-- Source document follows --

Live album by Bruce Hornsby
- Released: October 24, 2000
- Genre: Rock Jam band Jazz Bluegrass
- Length: 2:15:52
- Label: RCA
- Producer: Bruce Hornsby; Wayne Pooley;

Bruce Hornsby chronology
| Spirit Trail (1998) | Here Come the Noise Makers (2000) | Big Swing Face (2002) |

= Here Come the Noise Makers =

Here Come the Noise Makers was the first live album by American singer and pianist Bruce Hornsby. It is a double album comprising songs recorded between 1998 and New Year's Eve 1999/2000. It was Hornsby's first album with his touring act the Noisemakers.

The album not only captures the ambience of one of Hornsby’s concerts, but also reflects the vibrant temperament and true stylistic diversity with which he approaches his craft, treating the live performance like a journey in search of the perfect musical moment.

-- Source document concluded --
-- Supplied data follows --

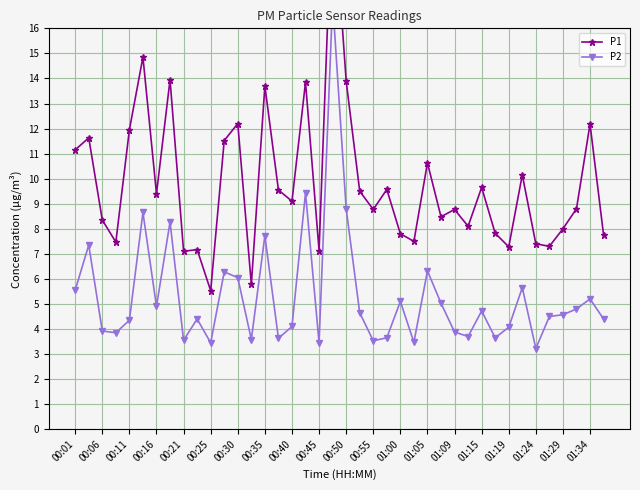

Reading right to left, what are all the values shown in this chart?

P1: 7.8	12.2	8.8	8.0	7.3	7.4	10.2	7.3	7.8	9.7	8.1	8.8	8.5	10.6	7.5	7.8	9.6	8.8	9.5	13.9	21.6	7.1	13.8	9.1	9.6	13.7	5.8	12.2	11.5	5.5	7.2	7.1	13.9	9.4	14.8	11.9	7.5	8.3	11.6	11.2
P2: 4.4	5.2	4.8	4.6	4.5	3.2	5.7	4.1	3.6	4.7	3.7	3.9	5.0	6.3	3.5	5.1	3.6	3.5	4.7	8.8	17.1	3.5	9.4	4.1	3.6	7.7	3.6	6.0	6.3	3.5	4.4	3.5	8.3	4.9	8.7	4.3	3.9	3.9	7.3	5.5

-- Supplied data concluded --

**What the exercise asks**: On the album page for Here Come the Noise Makers, what was the name of Bruce Hornsby's touring act? The data has no connection to the album page.

**Output below**: The Noisemakers.